Stewardship: A Way of Life

Stewardship: A Way of Life

Sharing:  Time Talent  Treasure

BEAUTY IN THE EYES OF THE BEHOLDER

BEHOLDER? That means you and me. No matter the perfection of our senses or not, beauty is out there for us to wallow in. But who will define beauty for us? Are we all in agreement as to what is beautiful? Have we fallen victim to our culture’s  definition of beauty in our movies, magazines, loud music, TV, and so on?  Or can we all agree that the author of beauty is God–the Creator of it all. And one of His greatest gifts to us is our senses–hear, see, touch, taste, and smell. And with these abilities we can experience His Creation, even if we might not understand all of it (the vastness of outer space, why smelling something that appeals to us makes us hungry or not to another, how a little tiny plant can survive repeated freezes and still grow straight and ‘tall’, etc.)  But are these unlimited things noticed and even called beautiful by all?

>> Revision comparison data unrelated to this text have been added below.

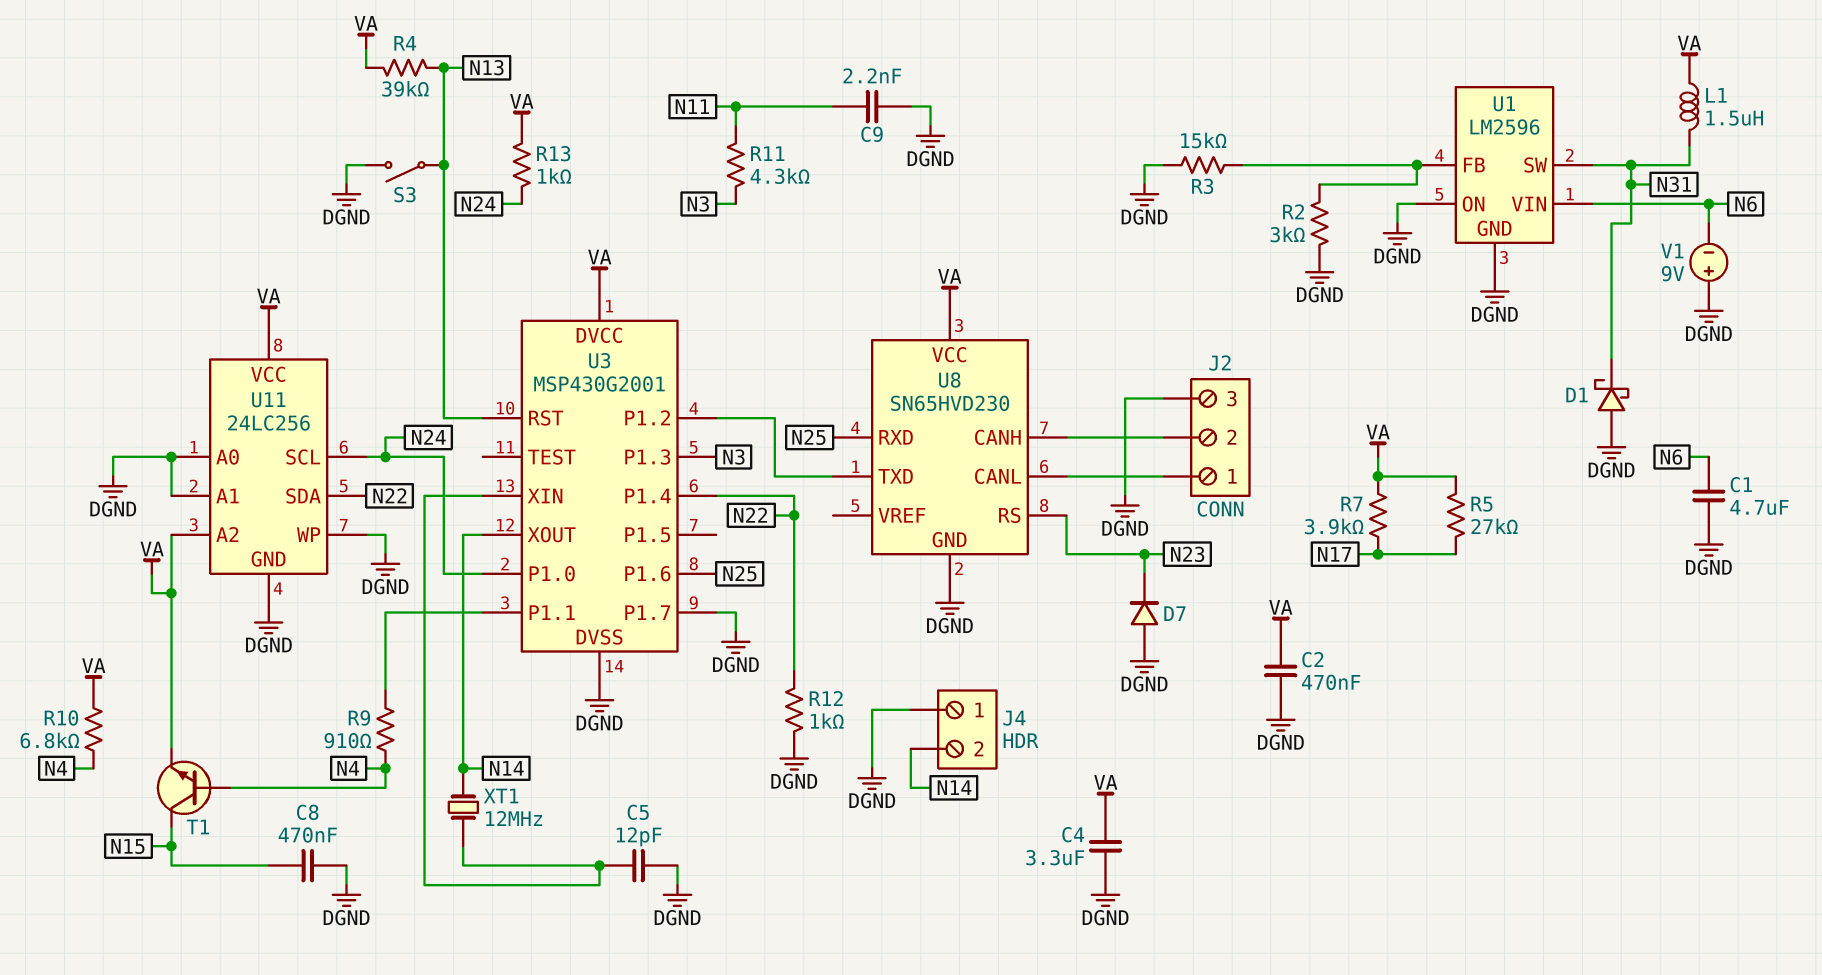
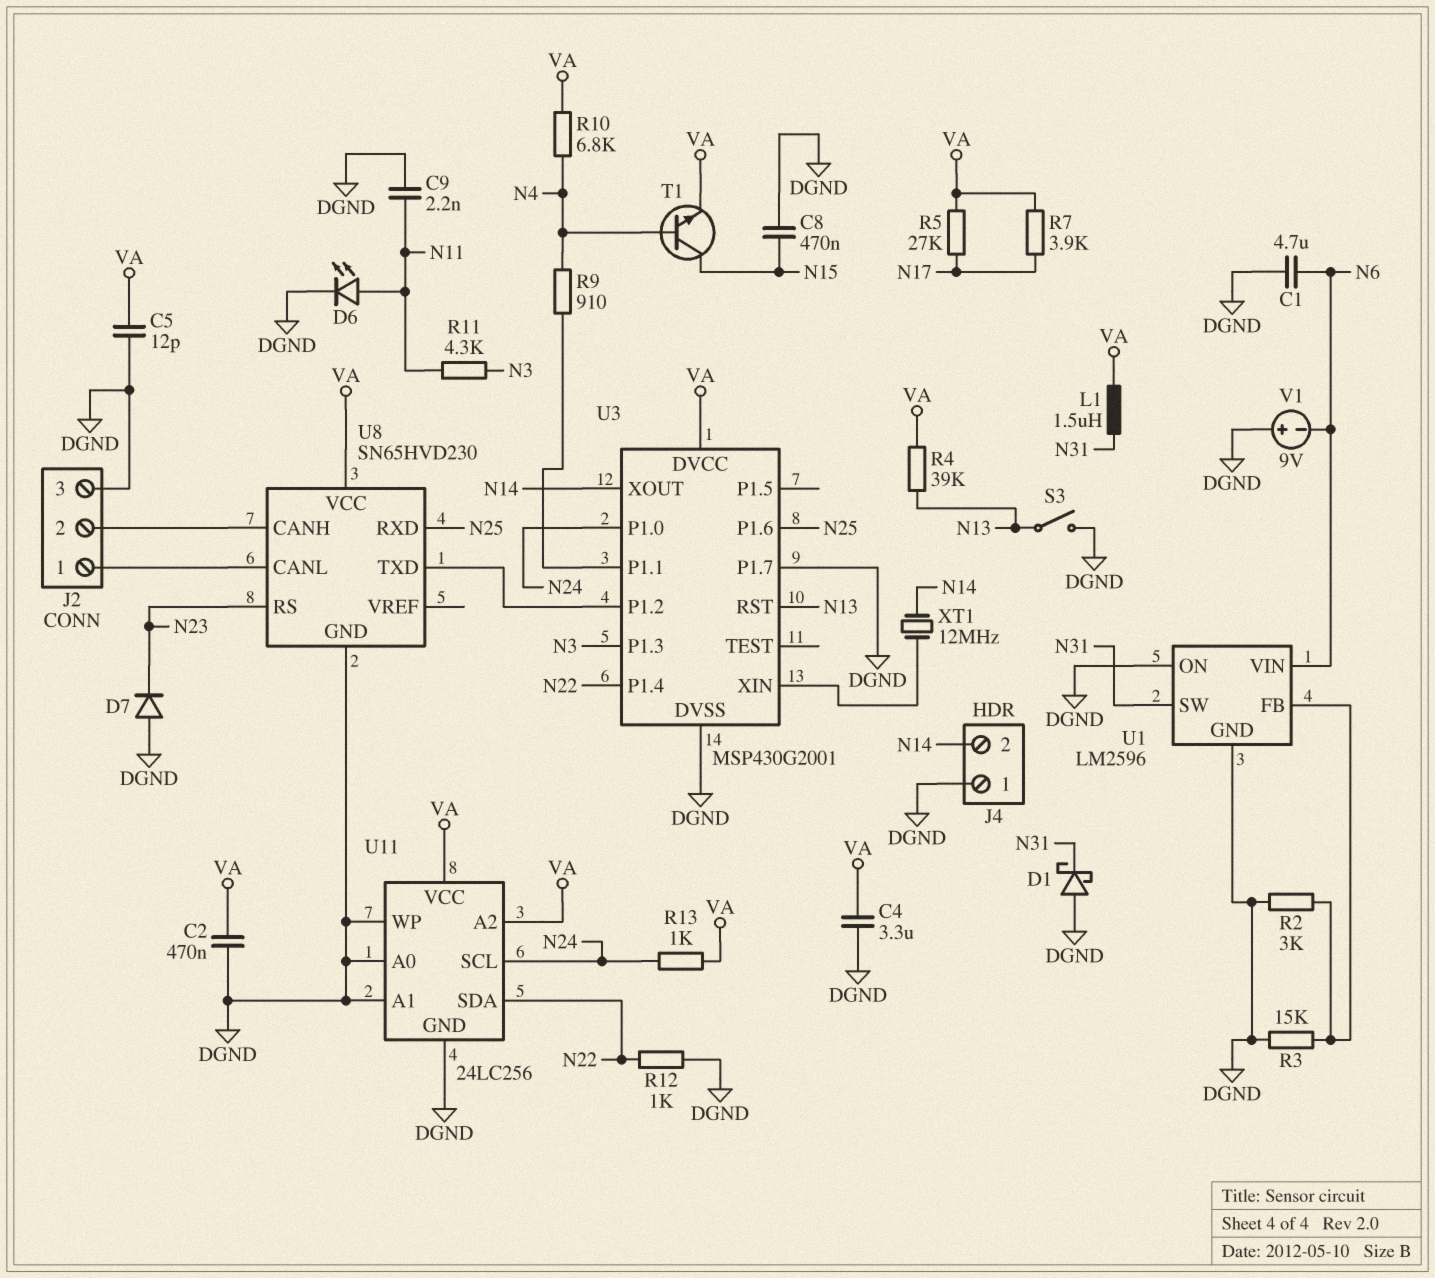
C5: 12pF (DGND, U3/XIN) -> 12pF (DGND, VA)
D6: none -> LED (A N11, K DGND)

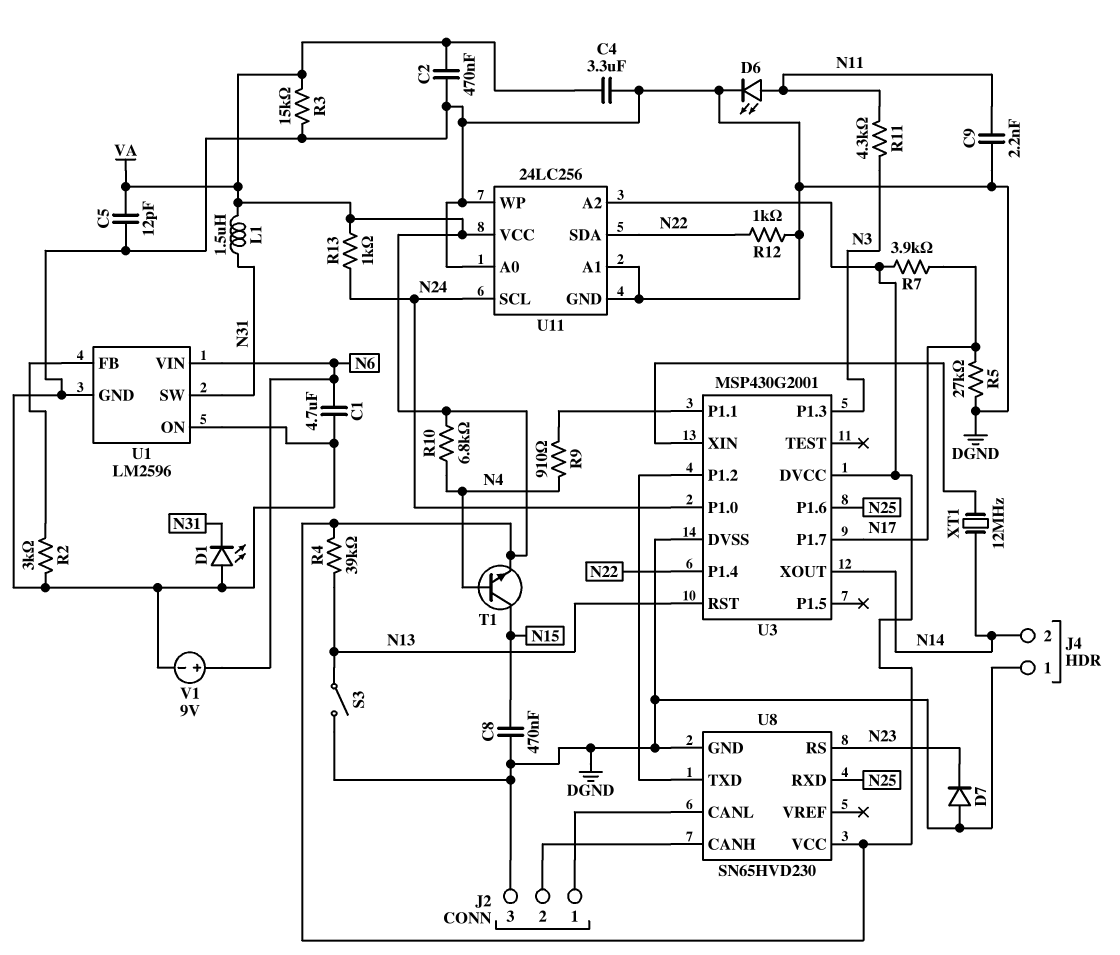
D1: schottky (A DGND, K N31) -> LED (A DGND, K N31)
R3: 15k (DGND, U1/FB) -> 15k (DGND, VA)
R5: 27k (N17, VA) -> 27k (DGND, N17)
U3 pin P1.7: DGND -> N17
V1: 9V (plus DGND, minus N6) -> 9V (plus N6, minus DGND)

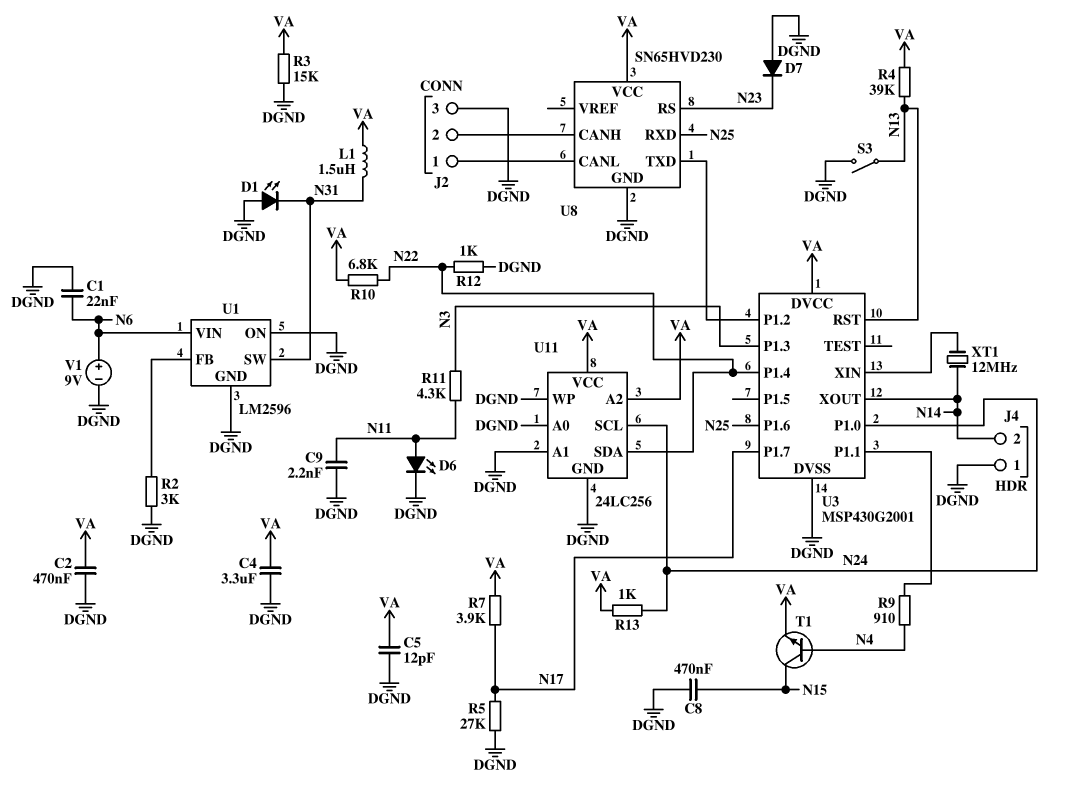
C1: 4.7uF (DGND, N6) -> 22nF (DGND, N6)
R10: 6.8k (N4, VA) -> 6.8k (N22, VA)

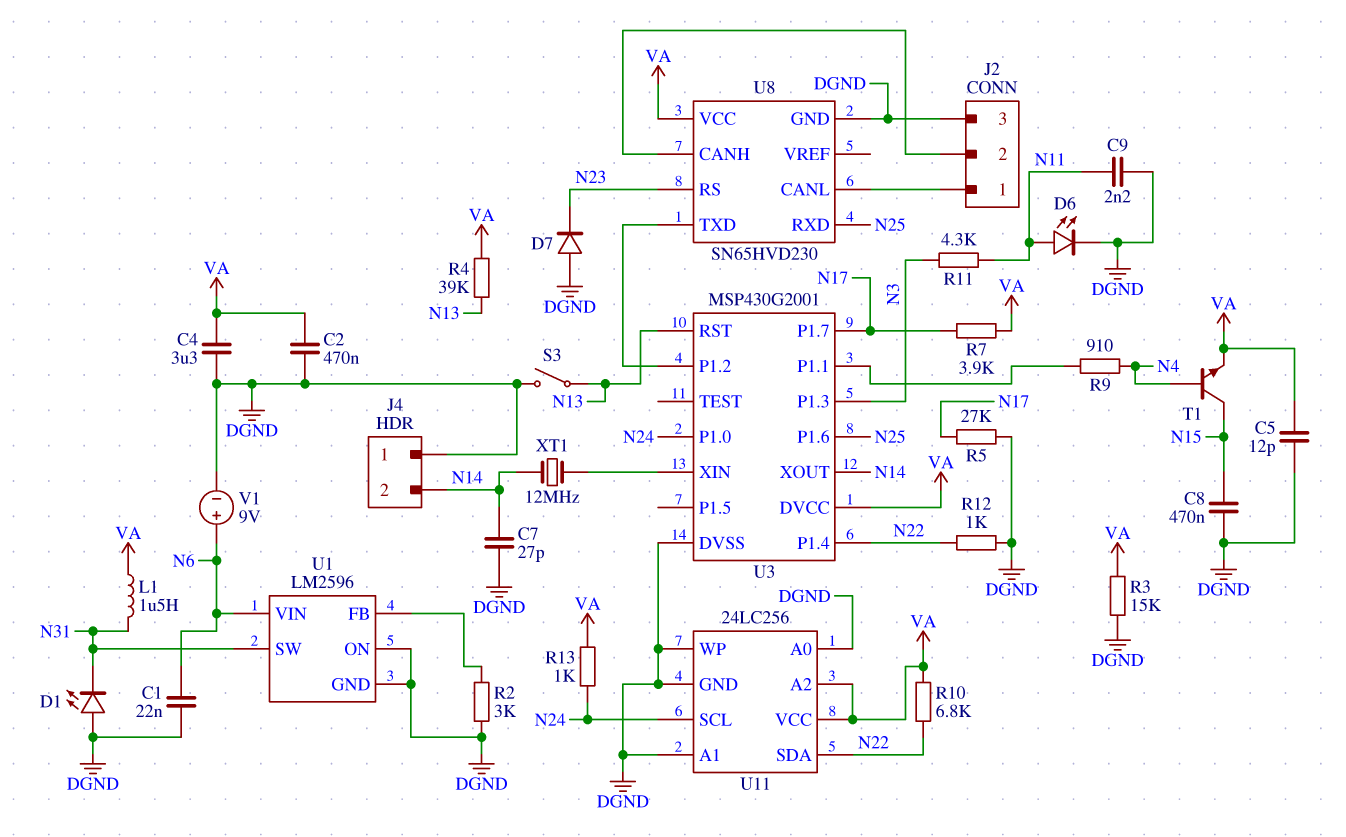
C7: none -> 27pF (DGND, N14)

Recently in our Gospel story, we heard about the home owner who saw the bare olive tree, found it wanting, and  so said to the gardener to cut it down. The gardener responded by asking for patience so that he could tend it and add to its bareness, with care, love, the necessary ingredients to make it flourish. But given some time, if this care does not work, then it will be cut down. Who saw the beauty in this tree? Do we with Mother Nature all around us see beauty in bareness? Must someone or something be only in full bloom to be beautiful? Can we see beauty in potential? A newly born child? A six year old’s drawing? A less than perfect cupcake which smells delicious? A homeless person? The human voice? Music not perfectly played? A home that is not perfectly cared for?  And so much more in our daily experience. Can we only see destruction that has changed what we considered beautiful? Is everyone’s individual judgement of ‘what is beauty’ the same?  What happens, if we cannot agree with any assessment of ‘what is beauty’? Did Jesus only involve Himself with ‘the beautiful people’? If not, why?  Every day in every way we should experience beauty. Will God’s patience with us to enjoy His Creation and be joyful wear thin? Without His patience, mercy, love, and all else that He has gifted us with, wear thin? How much of His perfect world do we experience every day? And in all people (which He created), do we see beauty? Do our judgements, pre or spontaneous, get in our way of being aware of the possible multiple layers of beauty?

Recently in the hospital’s cafeteria, I became aware of a woman, when I sat down at a table. She had her back to me and had on layers of clothing making her seem probably larger than she actually was. And then she turned around. Her face was severely disfigured and discolored, and her lips, nose and other features were way out of proportion to the norm. It was a shock at first and I was uncomfortable looking at her. And then I noticed that she knew of her presence and its affect on others. And yet she wore no cover ups about her face and held her posture very proudly and moved about with apparently little self consciousness. There was a certain beauty in her presence and lack of timidity or apology. I had to admire and respect her courage in her comfort of self. And yet,  it was easy to jump to a judgement in my first reaction. Like with the bare tree, we need to have patience. Beauty is not always at first blush or so obvious as to not be ignored. I would have liked to meet her. Like Jesus’ journey this Lent is not at all times a thing of obvious beauty. And yet the whole of all existence changed because of His beautiful gift of suffering and dying for us. We people threw palms on the ground and cheered Him as He went by. And all the while, others plotted to trap and kill Him even as He did no wrong. Will we ever get it right?